[WHAT THE EXERCISE ASKS]
List every line in the listing below that contains the word "Балынин".

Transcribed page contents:
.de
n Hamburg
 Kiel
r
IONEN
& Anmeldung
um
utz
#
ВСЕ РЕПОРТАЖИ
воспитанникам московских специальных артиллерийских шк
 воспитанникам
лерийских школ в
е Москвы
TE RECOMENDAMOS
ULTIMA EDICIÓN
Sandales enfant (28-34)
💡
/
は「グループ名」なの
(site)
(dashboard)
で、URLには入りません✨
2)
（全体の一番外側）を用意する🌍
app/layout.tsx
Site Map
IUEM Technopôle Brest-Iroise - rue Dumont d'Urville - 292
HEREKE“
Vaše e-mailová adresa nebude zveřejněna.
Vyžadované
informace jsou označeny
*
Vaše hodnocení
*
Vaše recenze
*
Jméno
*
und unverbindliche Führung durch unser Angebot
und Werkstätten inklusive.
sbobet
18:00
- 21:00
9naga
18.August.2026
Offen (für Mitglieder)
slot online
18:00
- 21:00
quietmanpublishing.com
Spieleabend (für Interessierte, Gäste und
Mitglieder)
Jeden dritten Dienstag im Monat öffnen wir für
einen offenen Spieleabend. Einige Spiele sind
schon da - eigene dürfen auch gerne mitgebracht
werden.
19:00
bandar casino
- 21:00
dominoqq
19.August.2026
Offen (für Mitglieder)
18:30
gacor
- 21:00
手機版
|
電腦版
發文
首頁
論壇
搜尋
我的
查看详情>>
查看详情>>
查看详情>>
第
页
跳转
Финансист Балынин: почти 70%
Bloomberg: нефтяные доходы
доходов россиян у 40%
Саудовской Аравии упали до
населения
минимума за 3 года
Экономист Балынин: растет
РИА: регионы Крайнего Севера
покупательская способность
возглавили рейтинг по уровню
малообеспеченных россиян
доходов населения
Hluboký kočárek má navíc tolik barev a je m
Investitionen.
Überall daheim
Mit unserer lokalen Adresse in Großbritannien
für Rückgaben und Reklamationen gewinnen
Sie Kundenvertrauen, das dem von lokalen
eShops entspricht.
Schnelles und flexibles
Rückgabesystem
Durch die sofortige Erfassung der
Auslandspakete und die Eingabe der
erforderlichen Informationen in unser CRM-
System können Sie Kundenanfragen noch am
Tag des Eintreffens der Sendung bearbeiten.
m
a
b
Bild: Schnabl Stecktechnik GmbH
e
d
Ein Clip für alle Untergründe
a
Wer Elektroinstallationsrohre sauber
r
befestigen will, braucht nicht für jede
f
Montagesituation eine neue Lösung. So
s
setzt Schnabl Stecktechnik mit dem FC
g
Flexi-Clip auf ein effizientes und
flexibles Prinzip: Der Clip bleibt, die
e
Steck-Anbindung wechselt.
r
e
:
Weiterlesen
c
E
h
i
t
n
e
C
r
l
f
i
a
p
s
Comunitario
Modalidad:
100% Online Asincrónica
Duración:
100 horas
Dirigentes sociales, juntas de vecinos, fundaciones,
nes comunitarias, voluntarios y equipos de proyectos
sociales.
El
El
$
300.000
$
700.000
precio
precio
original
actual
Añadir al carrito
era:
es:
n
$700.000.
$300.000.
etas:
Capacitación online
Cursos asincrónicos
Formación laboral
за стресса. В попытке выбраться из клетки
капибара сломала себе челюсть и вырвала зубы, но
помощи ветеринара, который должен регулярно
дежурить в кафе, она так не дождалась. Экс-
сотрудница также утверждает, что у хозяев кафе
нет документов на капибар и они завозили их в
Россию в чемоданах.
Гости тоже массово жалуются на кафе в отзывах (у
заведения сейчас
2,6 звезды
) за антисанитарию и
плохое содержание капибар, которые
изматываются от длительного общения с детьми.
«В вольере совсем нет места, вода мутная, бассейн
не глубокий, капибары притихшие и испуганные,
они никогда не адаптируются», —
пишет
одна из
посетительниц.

[TASK RESPONSE]
Финансист Балынин: почти 70%
Экономист Балынин: растет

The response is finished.